#### [Items listed in a dataset]

◇ ◇ ◇ ◇ ◇ ◇ ◇

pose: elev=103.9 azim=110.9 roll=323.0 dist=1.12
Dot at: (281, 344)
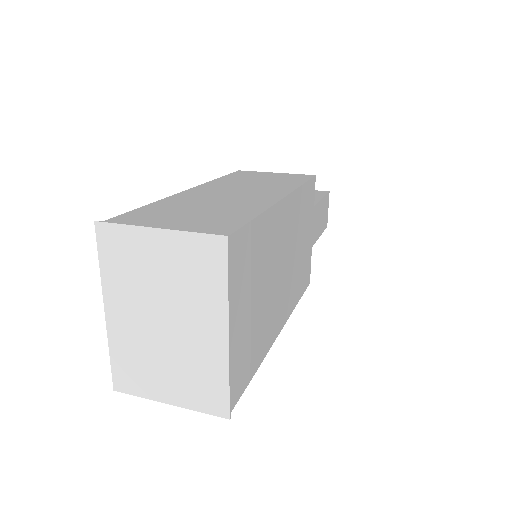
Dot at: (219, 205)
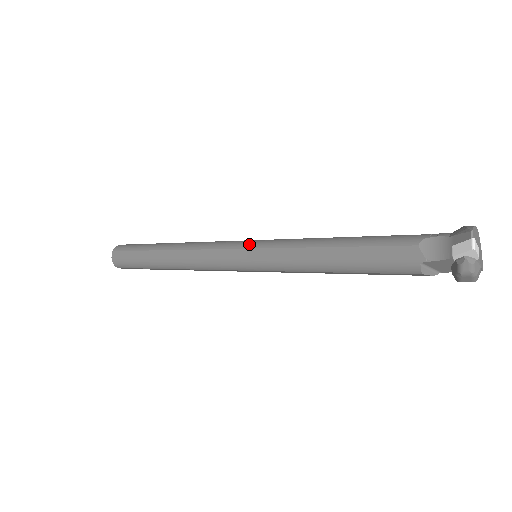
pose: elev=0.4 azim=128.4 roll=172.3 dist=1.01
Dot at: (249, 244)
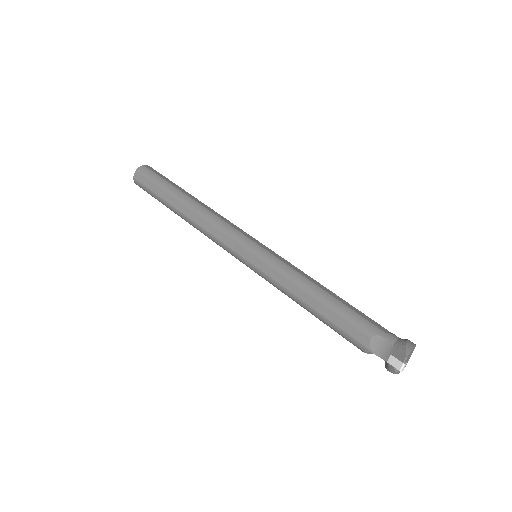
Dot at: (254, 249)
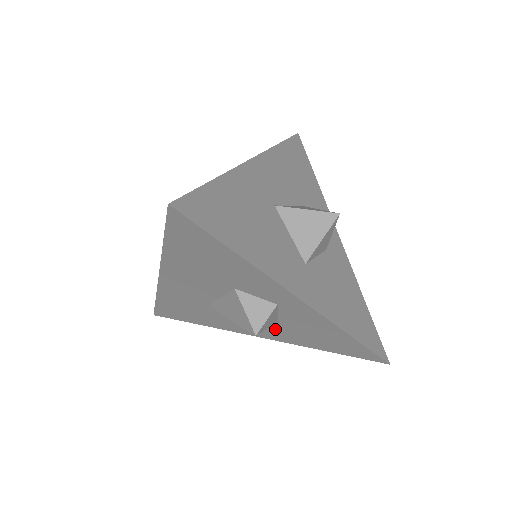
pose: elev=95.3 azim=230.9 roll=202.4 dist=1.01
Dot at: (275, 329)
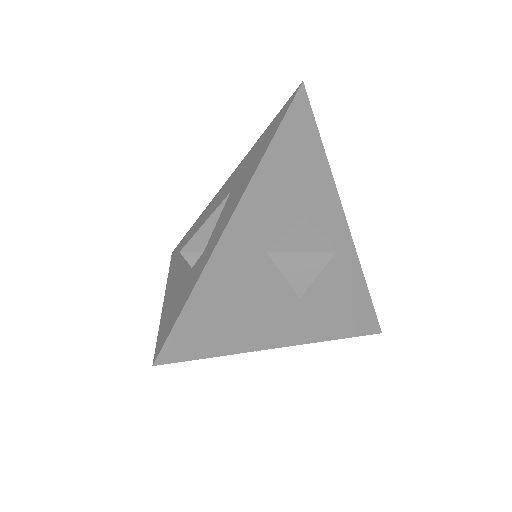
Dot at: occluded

◇ ◇ ◇ ◇ ◇ ◇ ◇

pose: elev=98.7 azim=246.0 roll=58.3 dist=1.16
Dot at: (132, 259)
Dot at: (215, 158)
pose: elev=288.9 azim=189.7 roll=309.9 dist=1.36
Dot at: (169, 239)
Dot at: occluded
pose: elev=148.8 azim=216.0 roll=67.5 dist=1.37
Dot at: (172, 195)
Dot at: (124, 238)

◇ ◇ ◇ ◇ ◇ ◇ ◇

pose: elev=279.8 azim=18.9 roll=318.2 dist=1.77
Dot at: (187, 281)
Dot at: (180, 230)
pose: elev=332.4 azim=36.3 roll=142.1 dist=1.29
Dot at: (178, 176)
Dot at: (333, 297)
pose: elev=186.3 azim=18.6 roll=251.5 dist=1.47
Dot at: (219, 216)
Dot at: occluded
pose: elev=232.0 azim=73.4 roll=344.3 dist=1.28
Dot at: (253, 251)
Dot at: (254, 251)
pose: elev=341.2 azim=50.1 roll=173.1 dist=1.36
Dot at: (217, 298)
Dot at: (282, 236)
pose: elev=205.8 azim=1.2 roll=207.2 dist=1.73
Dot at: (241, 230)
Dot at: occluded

◇ ◇ ◇ ◇ ◇ ◇ ◇

#### [TO DO]
Extract the lines of data from the line containing "pose: elev=98.7 azim=246.0" through the line containing "Dot at: (124, 238)", inclusive, and repeat them verbatim.

#### [EXPECTED ANSWER]
pose: elev=98.7 azim=246.0 roll=58.3 dist=1.16
Dot at: (132, 259)
Dot at: (215, 158)
pose: elev=288.9 azim=189.7 roll=309.9 dist=1.36
Dot at: (169, 239)
Dot at: occluded
pose: elev=148.8 azim=216.0 roll=67.5 dist=1.37
Dot at: (172, 195)
Dot at: (124, 238)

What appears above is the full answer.